By the end of the book, Jen identifies as “a badass disabled woman.” There is so much peace and hope in her saying that “My newly diagnosed seventeen-year-old self never would have predicted this much success and joy.”
The focus on romance, sex, and attraction is so important to this story, too, because it brings Gasner’s disability into focus in the context of exactly who she is at the time: A teenage girl, struggling with the primary concern that: “What if no one was attracted to me after I started using a wheelchair?”
My Unexpected Life follows Gasner as she adapts her career goals to her developing symptoms, experiences the difficulties of “looking disabled” but needing accommodations, and feels the complications of being visibly different but wanting to be seen as equally capable. This is a story about how your world can get bigger and brighter when you’re diagnosed with a disability. It’s an honest portrayal of the difficulties along the way to following your passions while staying encouraging in tone and story.
Here, Gasner fights against the “demoralizing image” of disabled people that shaped her worldview without her even comprehending the damaging depths of its impact. “I realized that many of my feelings about disability had been ingrained in me without my understanding of how or why,” she admits. “I had been fighting being disabled for so long, just for that reason—I thought I’d be “less than” if my body’s ability deteriorated.”

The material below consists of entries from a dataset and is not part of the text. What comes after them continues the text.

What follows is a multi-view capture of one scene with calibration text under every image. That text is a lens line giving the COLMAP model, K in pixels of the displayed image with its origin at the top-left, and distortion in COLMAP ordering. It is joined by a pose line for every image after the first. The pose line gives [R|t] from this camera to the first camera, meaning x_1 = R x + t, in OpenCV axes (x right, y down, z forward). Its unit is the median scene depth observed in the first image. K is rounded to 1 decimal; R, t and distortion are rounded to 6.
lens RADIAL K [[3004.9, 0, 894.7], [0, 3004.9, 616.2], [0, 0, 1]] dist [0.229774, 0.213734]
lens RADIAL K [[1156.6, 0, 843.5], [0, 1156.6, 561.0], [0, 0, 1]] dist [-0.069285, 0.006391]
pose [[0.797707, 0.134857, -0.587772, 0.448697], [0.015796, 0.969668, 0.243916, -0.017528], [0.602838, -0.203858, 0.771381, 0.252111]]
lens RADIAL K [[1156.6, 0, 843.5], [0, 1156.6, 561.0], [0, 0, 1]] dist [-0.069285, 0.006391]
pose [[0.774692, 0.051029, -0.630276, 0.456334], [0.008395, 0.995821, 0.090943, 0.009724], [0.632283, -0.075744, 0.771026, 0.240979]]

There’s a refreshing amount of humor from all angles of Jen’s story that connects with my experience of a progressing disability. (When applying for jobs, despite her loaded resume, Gasner struggles to find a job, her mobility device registering as a red flag when she arrives at interviews: “My body had become a warning light of my supposed inadequacy.”) But Gasner explores the experience of isolation, frustration and desperation that we can all relate to, alongside the absolute radiant joy when you get the accessibility accommodations that widen your world in the exact way you need.
Content warnings are necessary for the author’s description of a painful, difficult spinal tap as a child, and the occasional reference to doctors who are uneducated on how to appropriately care for a disabled patient. There’s discussion around a disabled person’s “heightened risk of being taken advantage of daily” when they have a carer, as well as describing the signs of sexual harassment and abuse that Jen witnessed in women while working in the music industry. There is one instance of someone using a slur against Gasner, presented as the wildly offensive, inappropriate behavior that it is.

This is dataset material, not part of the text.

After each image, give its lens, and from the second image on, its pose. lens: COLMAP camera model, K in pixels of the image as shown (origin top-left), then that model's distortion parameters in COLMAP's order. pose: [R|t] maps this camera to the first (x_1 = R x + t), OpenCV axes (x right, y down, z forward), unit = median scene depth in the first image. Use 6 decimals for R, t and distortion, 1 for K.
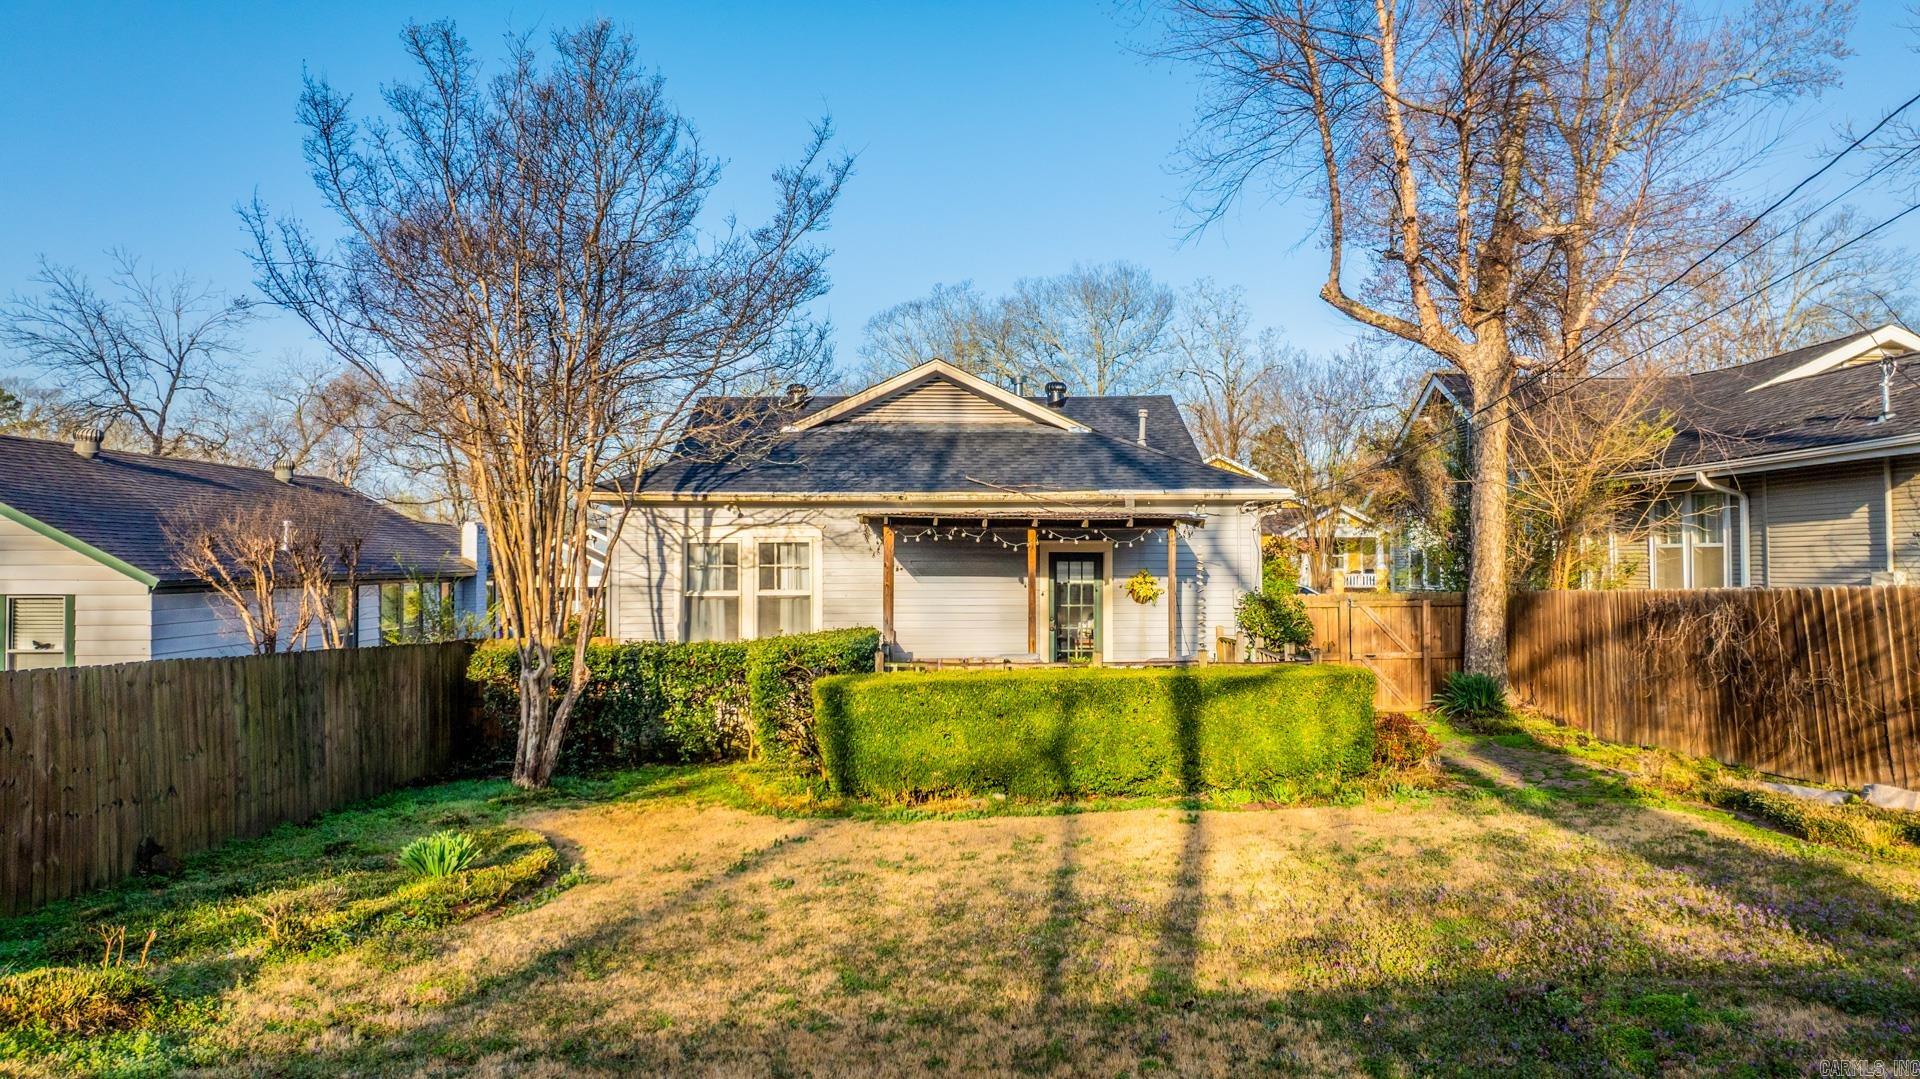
lens RADIAL K [[1370.7, 0, 960.0], [0, 1370.7, 539.5], [0, 0, 1]] dist [-0.023634, 0.000846]
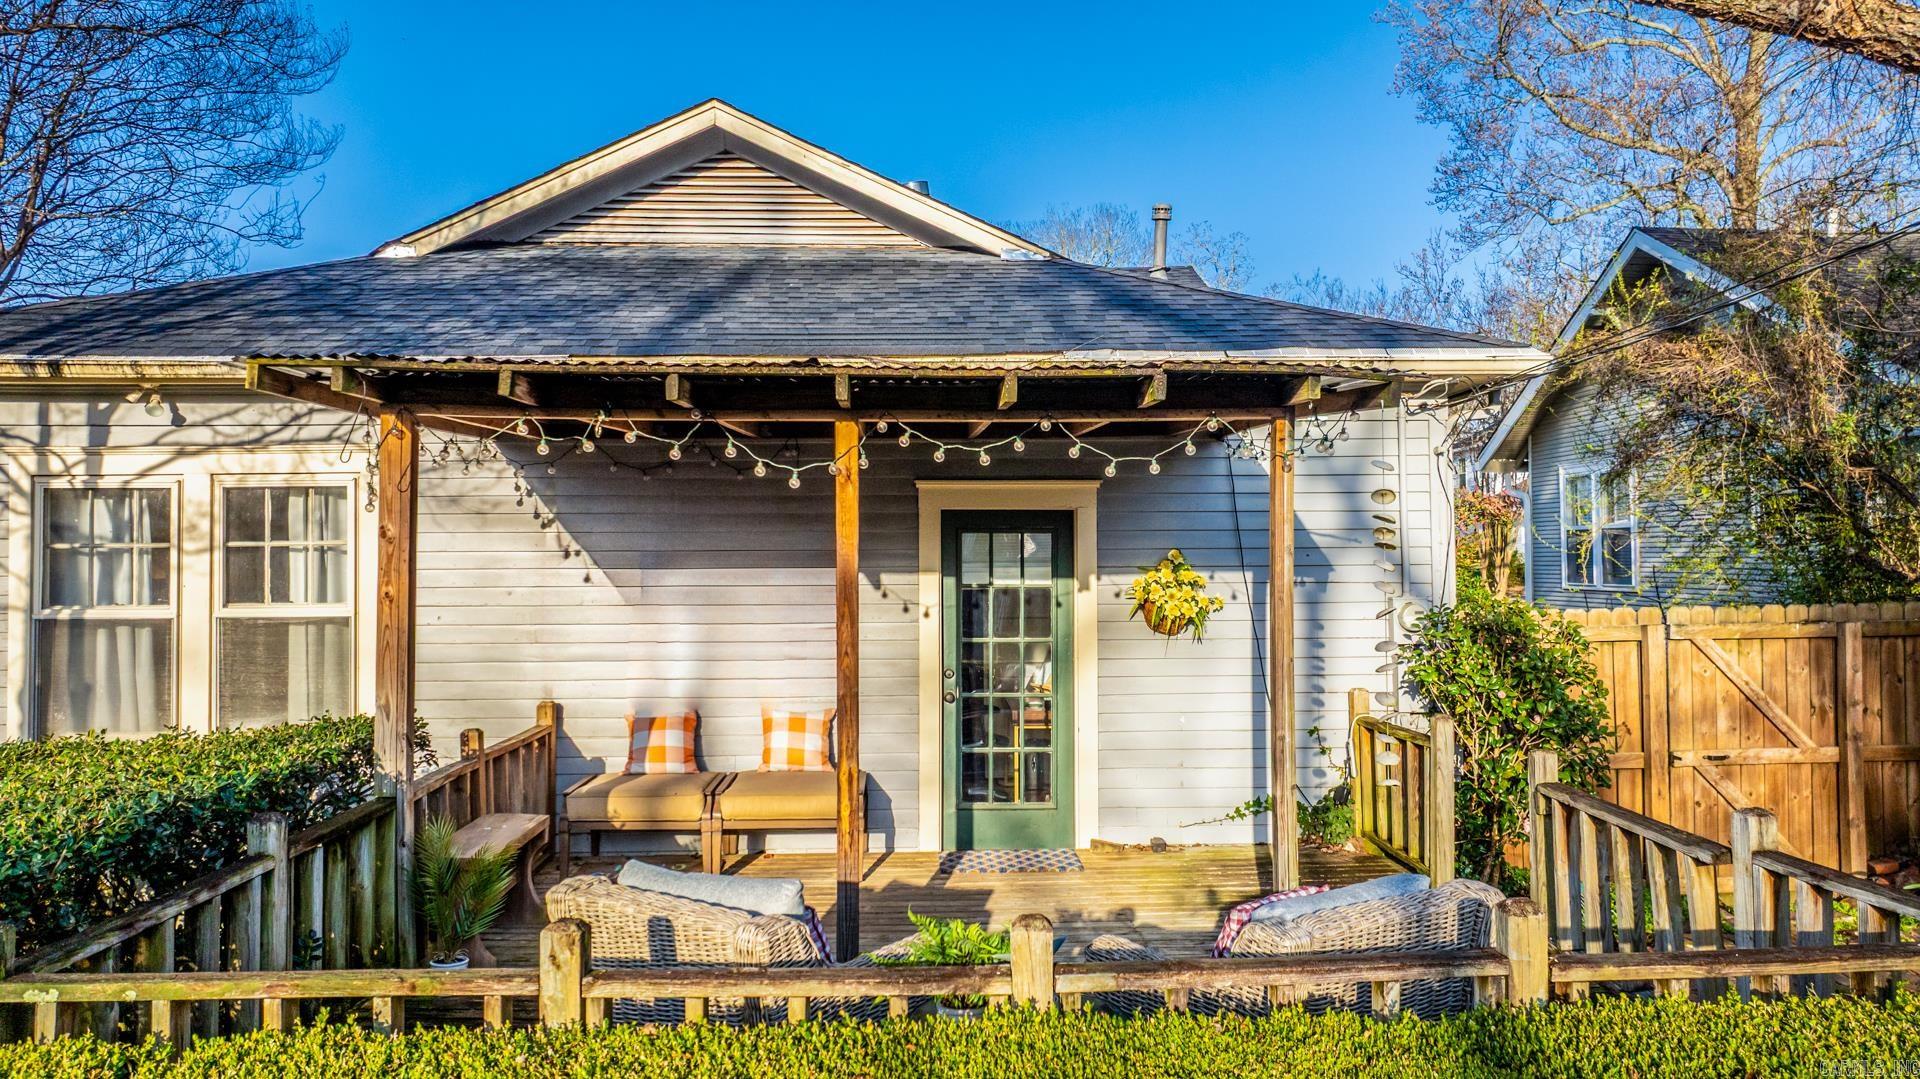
lens RADIAL K [[1370.7, 0, 960.0], [0, 1370.7, 539.5], [0, 0, 1]] dist [-0.023634, 0.000846]
pose [[0.999906, -0.002915, 0.013430, 0.065359], [0.002895, 0.999995, 0.001474, 0.017523], [-0.013434, -0.001435, 0.999909, 0.594168]]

My Unexpected Life is about the liberating and affirming power of mobility devices, and the life-saving soul-uplifting work of healthcare providers and those who offer tools to enrich disabled lives. It’s also a story that honors the power of Jen’s friendships.

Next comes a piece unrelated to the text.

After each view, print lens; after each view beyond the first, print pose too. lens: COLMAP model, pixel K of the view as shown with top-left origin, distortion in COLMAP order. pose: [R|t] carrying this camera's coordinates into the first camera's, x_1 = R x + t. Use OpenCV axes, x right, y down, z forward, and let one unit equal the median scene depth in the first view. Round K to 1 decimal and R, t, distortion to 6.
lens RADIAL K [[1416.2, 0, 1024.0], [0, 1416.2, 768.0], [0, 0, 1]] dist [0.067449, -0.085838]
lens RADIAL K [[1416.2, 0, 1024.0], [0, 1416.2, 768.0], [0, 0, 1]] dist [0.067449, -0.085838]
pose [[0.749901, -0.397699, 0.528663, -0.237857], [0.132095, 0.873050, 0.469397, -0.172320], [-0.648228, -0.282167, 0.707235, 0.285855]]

I’d highly recommend this book with equal passion to disabled people to read themselves in the context of college and family, as I would recommend it to their friends, family and colleagues. This book will make excellent reading for anyone able-bodied because it inspires compassion and awareness of the actual concerns we disabled people have—not the imagined shame and guilt often put upon us.
By sharing her story so openly and generously, Jen Gasner gives us insight into how to offer nonjudgmental kindness to those around us and reminds us to educate ourselves on being better humans.